Vandooman profile picture
Great comment beabaggage. Of course some regulators are more political than others. FEC is usually fair but, as you say, what is a fair return today?
I've watched EPD be pretty volatile over the years, but through it all they managed the company well and kept the distributions flowing. Over the 6 or 7 years I've held it, I've gotten paid close to $11 per share in distributions. Shares are now down about $5 from my basis (after the "horse trading I do in selling a little on rips and buying a little on dips). Would have been better putting all that money into AMZN or MSFT... Oh well.

In the meantime, I'm holding at $19 confident they will keep making distributions and that the stock will get back to my basis around $24. May take some time, but I can wait.

If I had to do it all over again, I probably would completely avoid the energy sector... but given that I'm in it, EPD is about as a good a place as any.
Very similar situation. Started buying in 2014 and have bought all the way down to the low teens such that my basis is approx 24 as well. Wondering about the tax complications of your buying and selling of shares. Seems as if it would things difficult. Long EPD, MMP, and WMB
Vandooman profile picture
Not sure whether you mean your basis as what you paid or the reduced cost basis after returns of capital. Of course the latter doesn't matter in an IRA. Unlike many, I keep my MLPs in an IRA. I don't want any tax consequences in selling if I don't like the name anymore.
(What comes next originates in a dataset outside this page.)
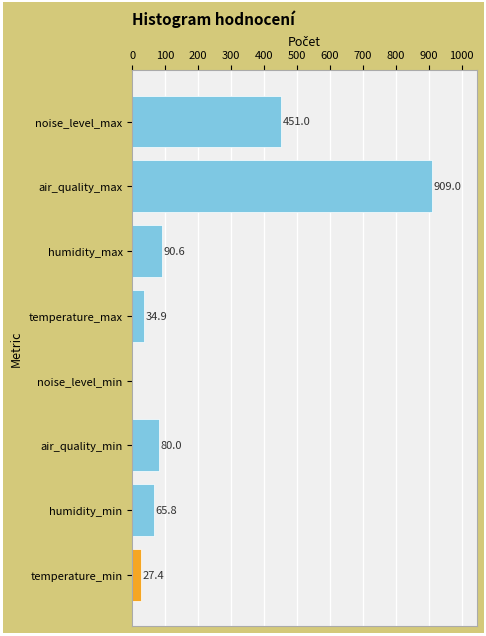

What is the sum of the values at temperature_max and air_quality_min?

114.9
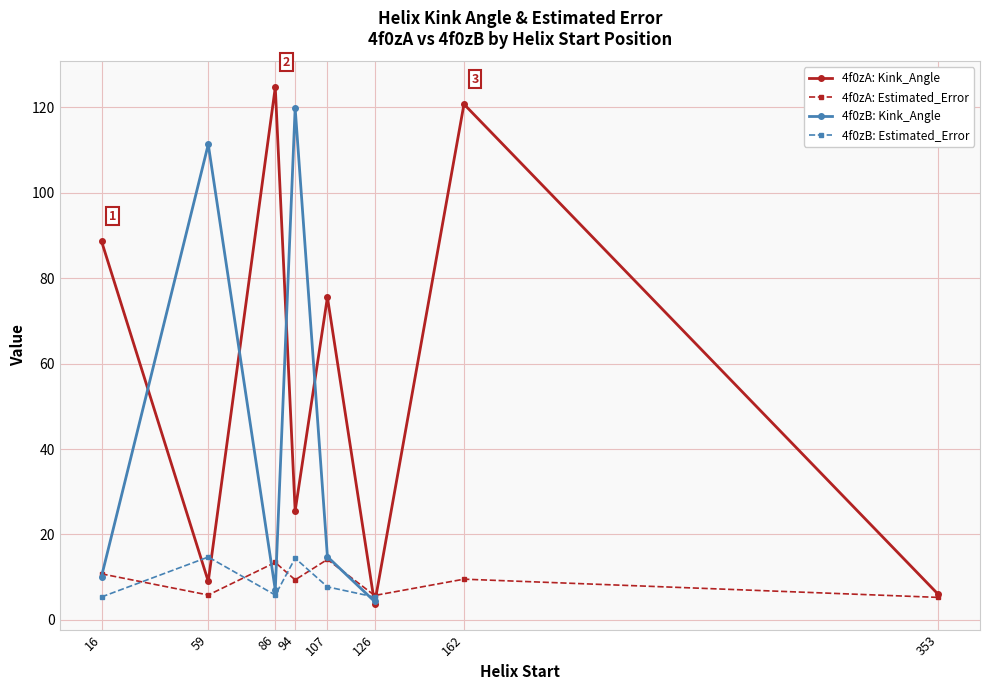

At which label does Kink_Angle first exceed 75?

16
In a taxable account you can easily have taxes to pay whether your stock is below what you paid or not. 5 years or more of returns on capital shrink your tax cost basis substantially. I had several at zero at one time. I hope all are aware that some of the gain above your tax basis will be taxed at your full incremental tax rate. There is a false idea out there that all will taxed at the capital gains rate.

My basis includes my buying and selliing shares, but it excludes distributions. So with the stock at $19, plus having gotten $11 worth of distributions, I have a current net value of $30 and a basis of $24. 25% return over all those years is better than zero, but it isn't very good.
Your weeklies are always informative and helpful, Mr. Howard. Thank you.
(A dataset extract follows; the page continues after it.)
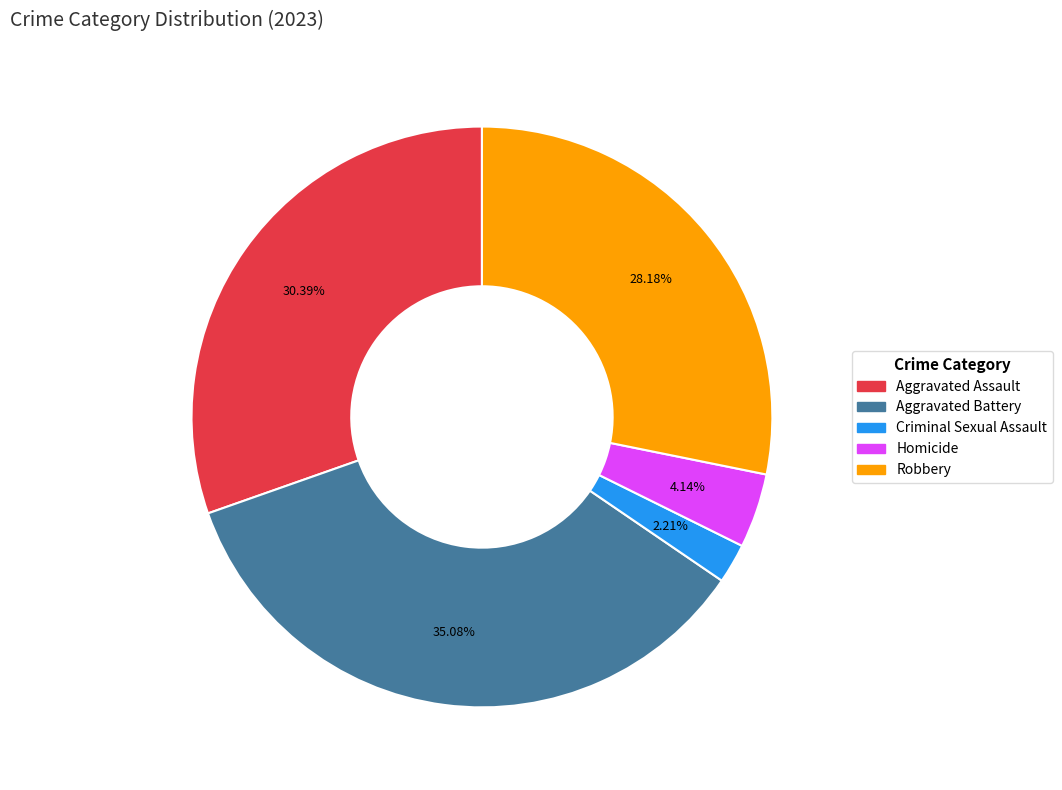

Which category has the biggest portion of the pie?

Aggravated Battery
Guess we're all in the dark for now on the OKE offering.

Retired income investor
smurf profile picture
Yeah, my EPD settled back to around where I bought it some time ago. Oh, well, it's the best in breed and I'm at least being paid well to to be patient.

Besides, this could be the time buy in, per the "greedy when others are fearful thing"! But, maybe not, as these midstream LPs are different animals.
ggidley profile picture
Thanks for the recap Hinds...always appreciate your work.